● EXTRACT:
★ ★ ★

If you are looking to develop more mindful approaches to consumerism, then no doubt you’ve already removed yourself from mailing lists. It’s certainly one of my top tips to avoid being swayed by all the “must-have” releases that fast-fashion brands seem to offer every week.

If you’re looking to have another tool in your arsenal to help resist the clutches of fast fashion, then you’ll want to know about cost per wear. This simple yet powerful formula calculates the value of a garment based on its price and the number of times it is worn.

If maths isn’t your strong point, don’t worry, the equation is straightforward. Simply divide the cost of your item of clothing by the number of times you’ve worn it. It might be a seemingly basic calculation, however, it’s a powerful tool that holds profound power in helping you to create a more mindful wardrobe.

By embracing the cost-per-wear philosophy, I’ve found this method helps to encourage me to view my clothing as long-term investments rather than short-lived fashion statements. This shift not only aligns with the principles of sustainable living but also promotes responsible consumer behaviour.

How Does Cost Per Wear Work?

★ ★ ★

Stored items
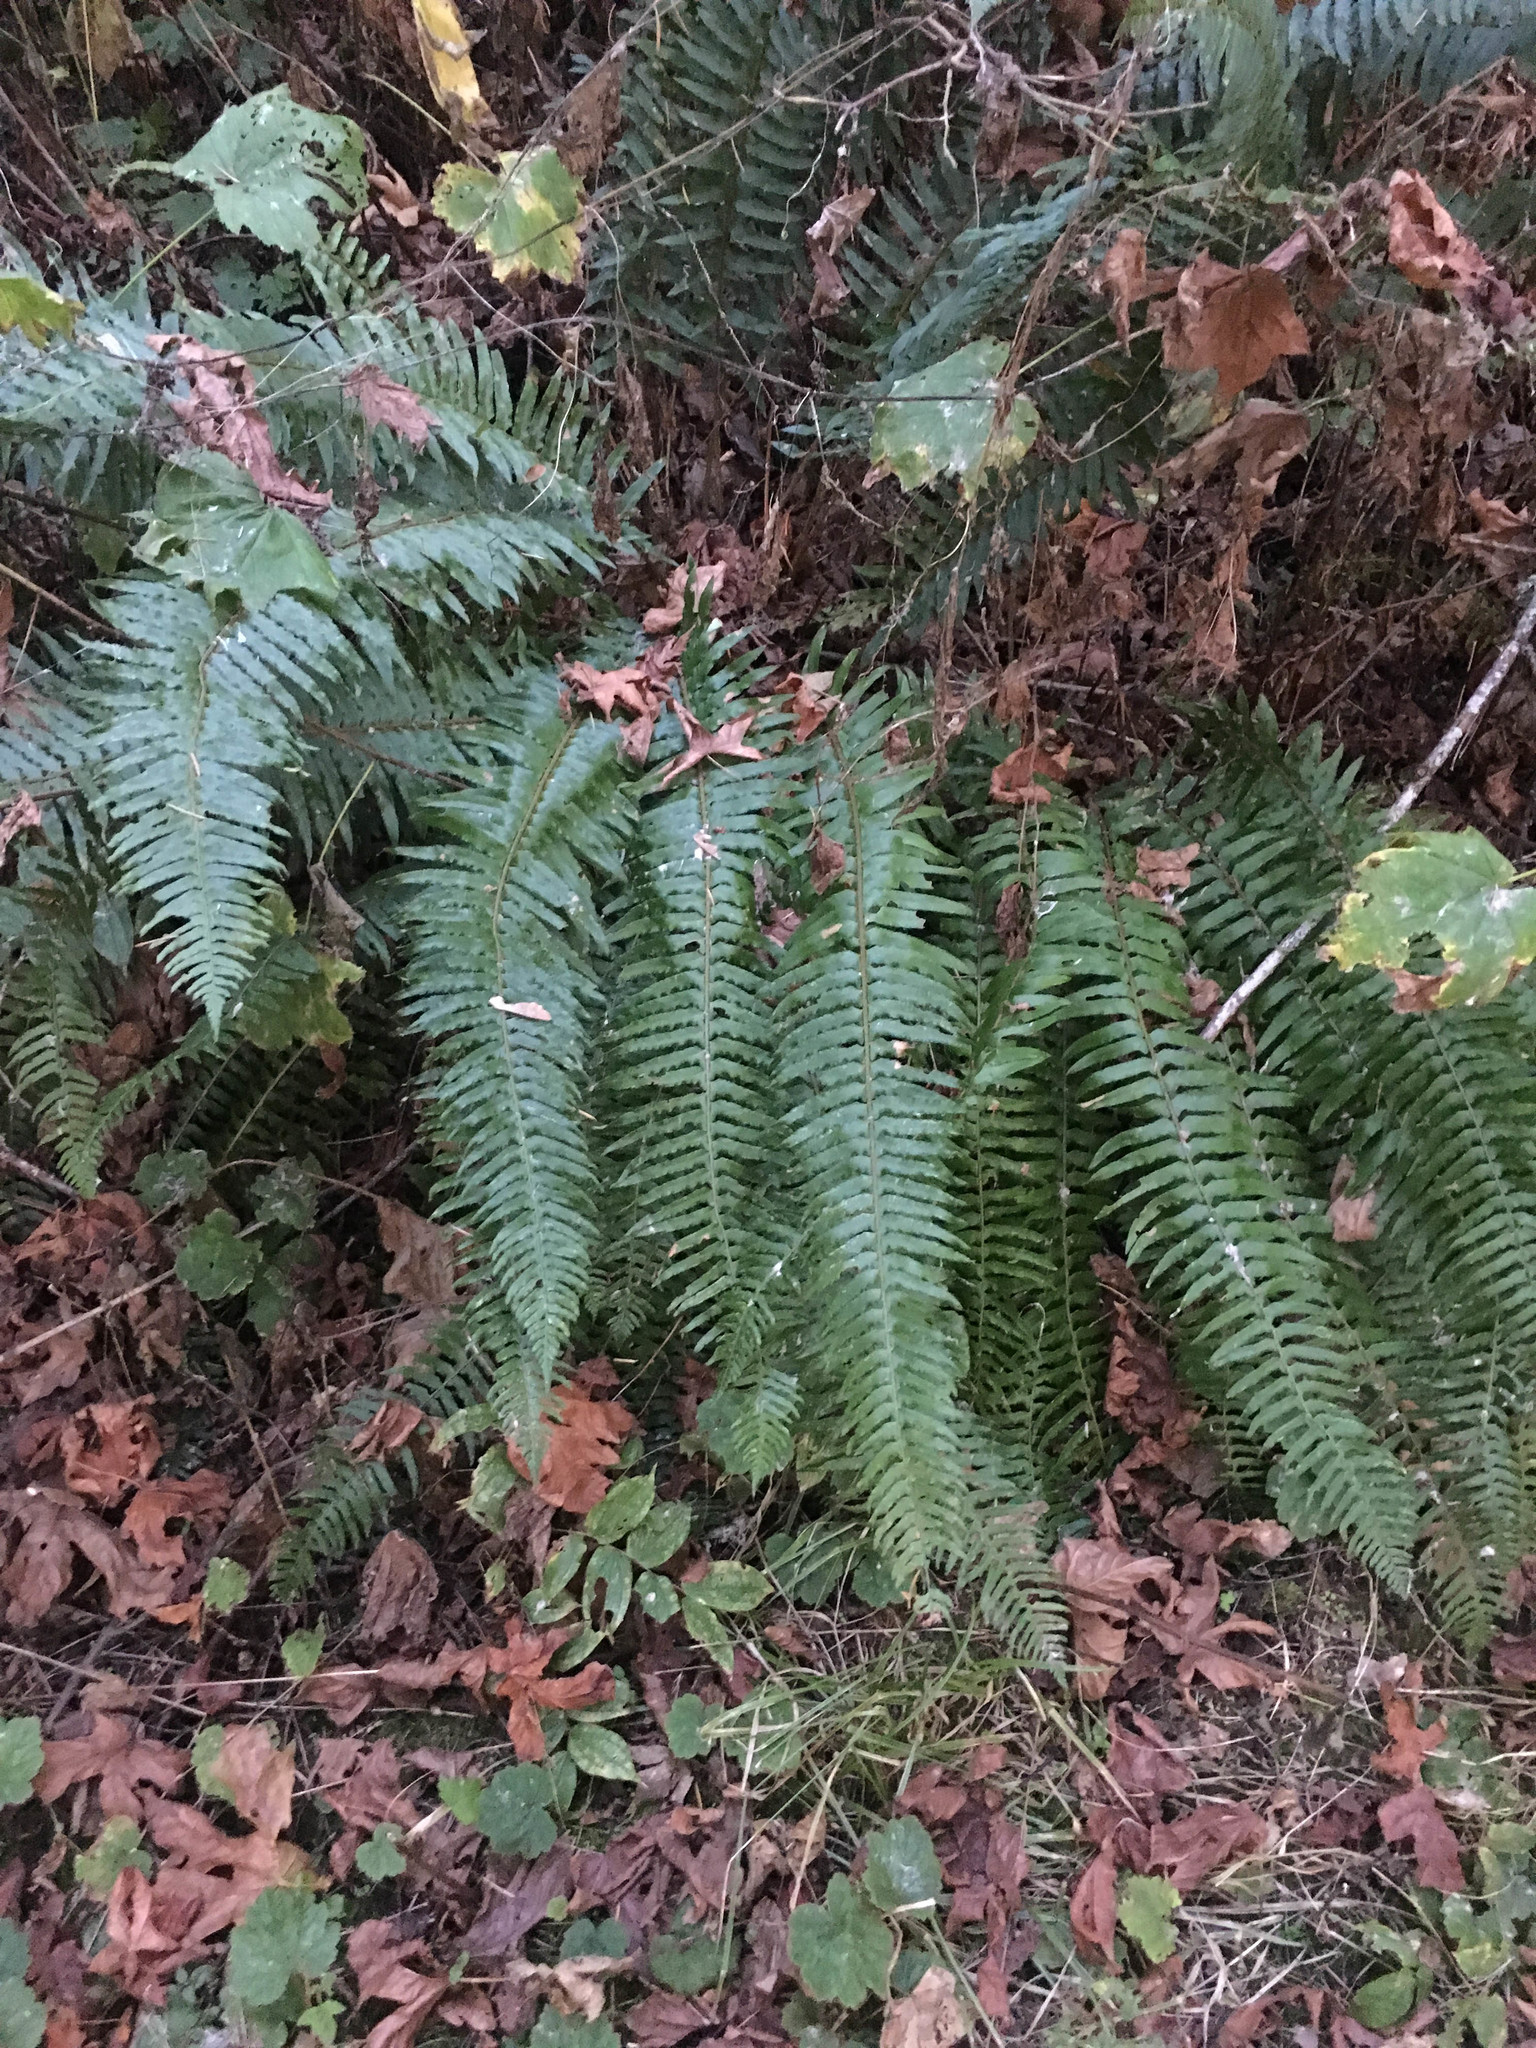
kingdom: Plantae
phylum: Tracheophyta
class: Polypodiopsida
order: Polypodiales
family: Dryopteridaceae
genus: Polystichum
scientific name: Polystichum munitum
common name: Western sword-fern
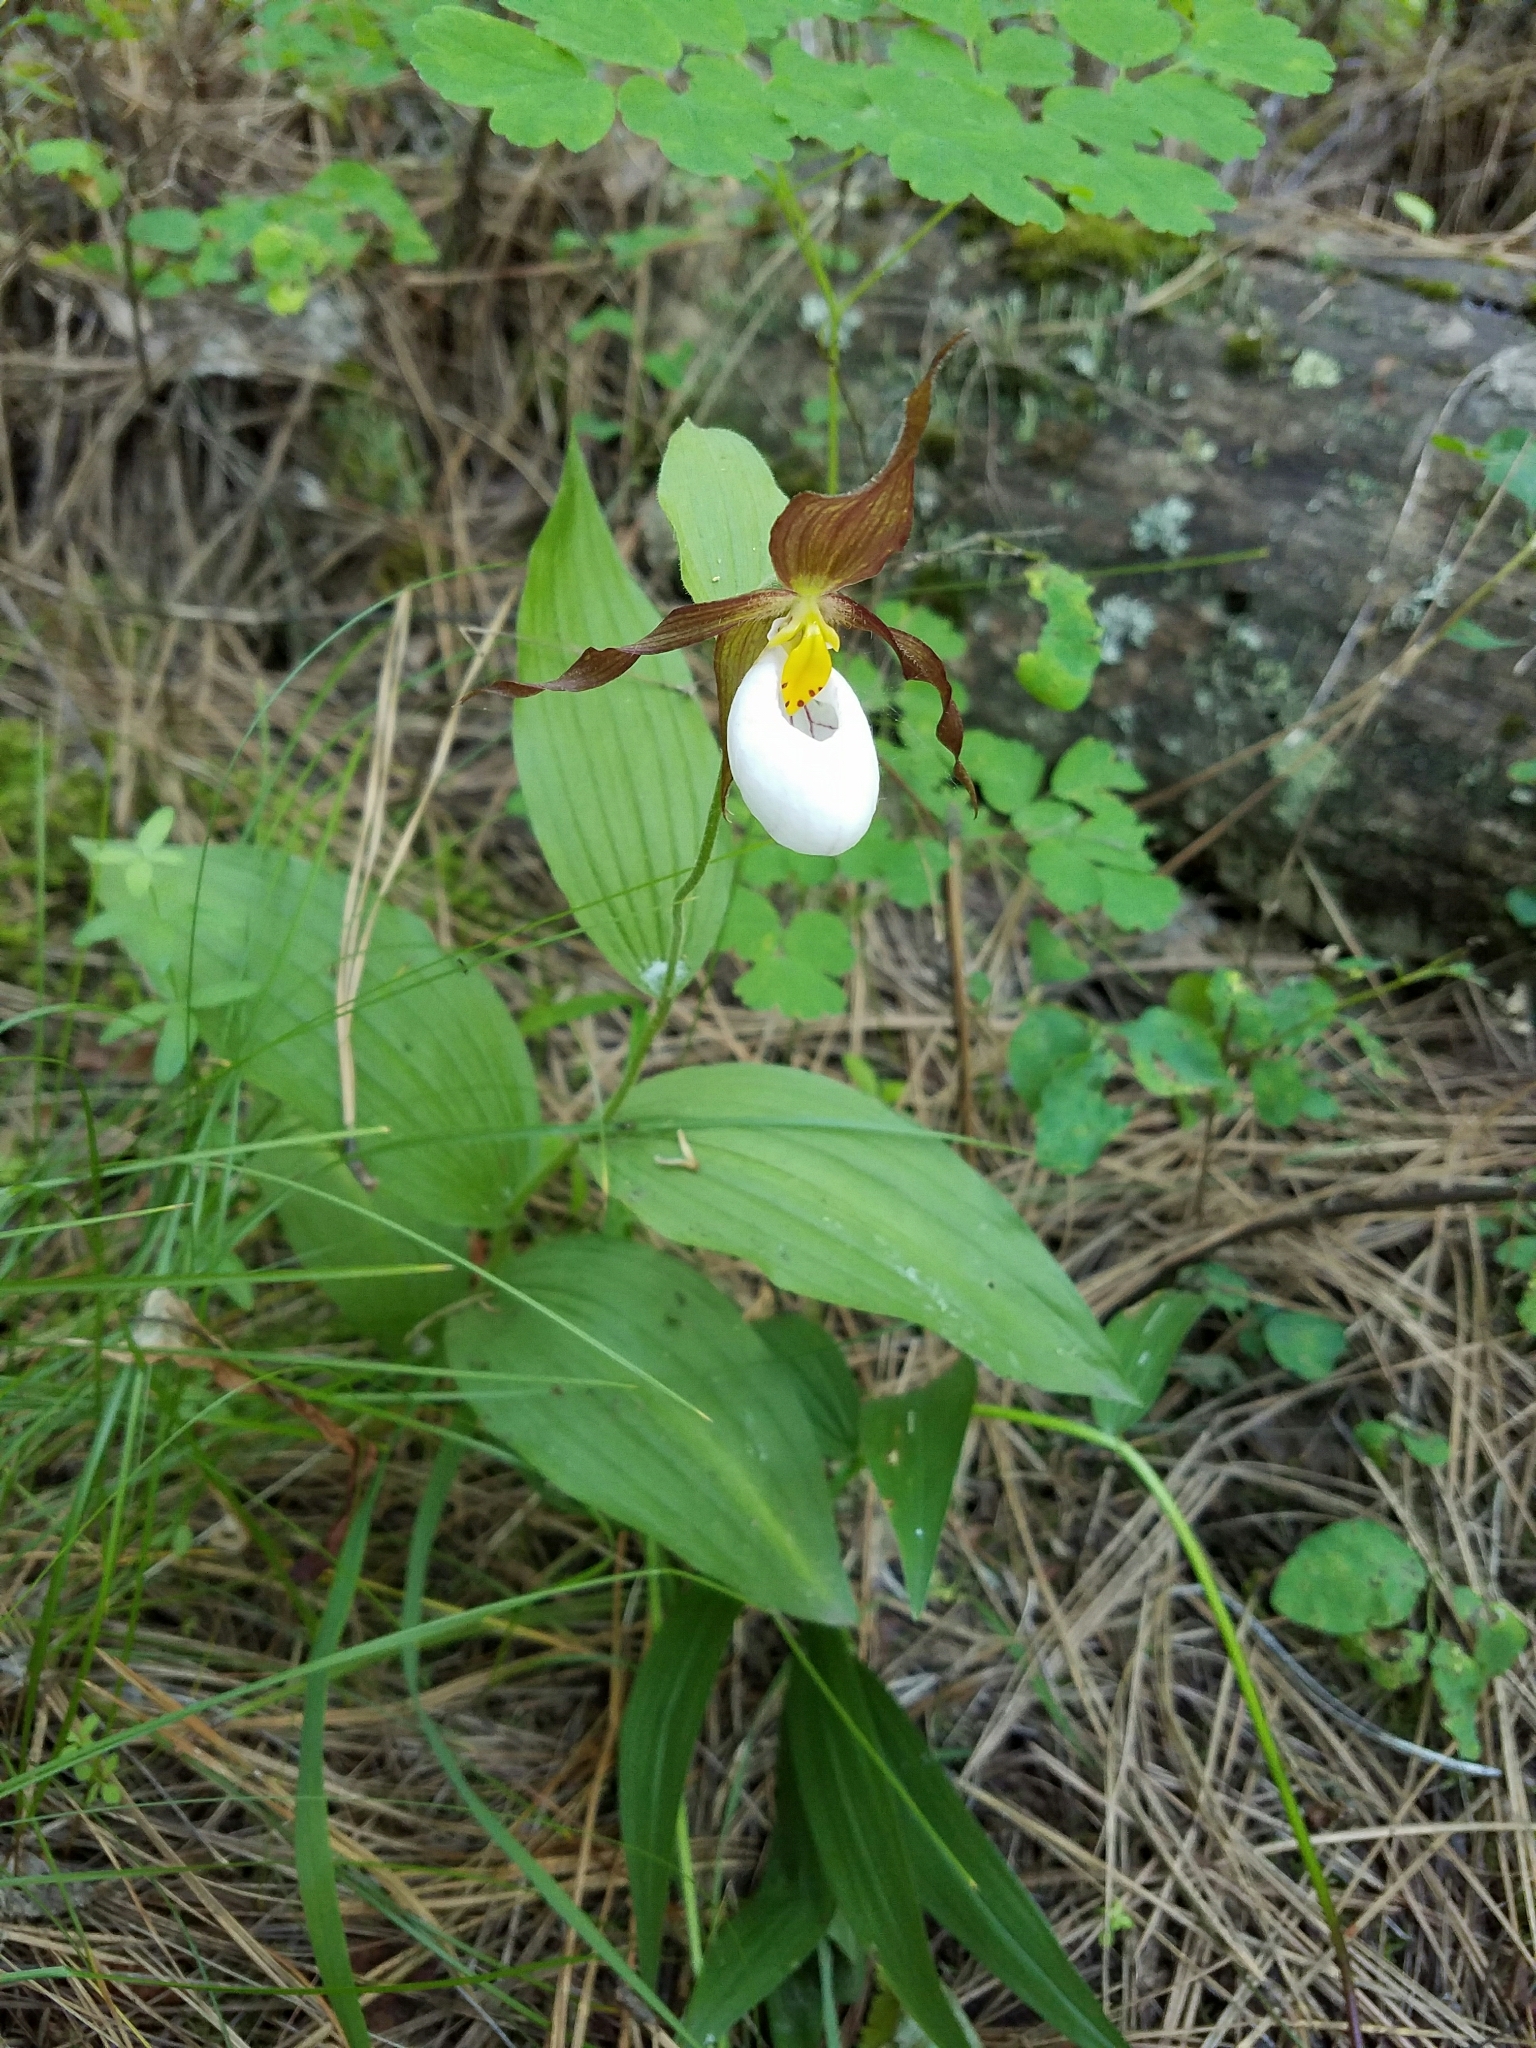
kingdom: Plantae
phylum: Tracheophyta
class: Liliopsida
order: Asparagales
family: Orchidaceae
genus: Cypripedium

★ ★ ★

● PARTS OF THE EXERCISE:
**A)** Answer these questions using the extract on cost per wear, one line each:
(i) What does the extract suggest readers have probably already removed themselves from?
(ii) Which two things does the formula use to calculate a garment's value?
(iii) What do you divide, and by what, to find cost per wear?
**B)** State whether each statement agrees with the extract on cost per wear. Answer yes or no, and quote the words that decide it.
(i) Fast-fashion brands seem to offer new releases every month.
(ii) The cost-per-wear equation is described as complicated.
(iii) The method encourages the author to see clothing as long-term investments.

● RESPONSES TO THE TASKS:
**A)**
(i) Mailing lists.
(ii) Its price and the number of times it is worn.
(iii) The cost of the item of clothing, divided by the number of times you've worn it.

**B)**
(i) No: "all the “must-have” releases that fast-fashion brands seem to offer every week"
(ii) No: "the equation is straightforward"
(iii) Yes: "view my clothing as long-term investments rather than short-lived fashion statements"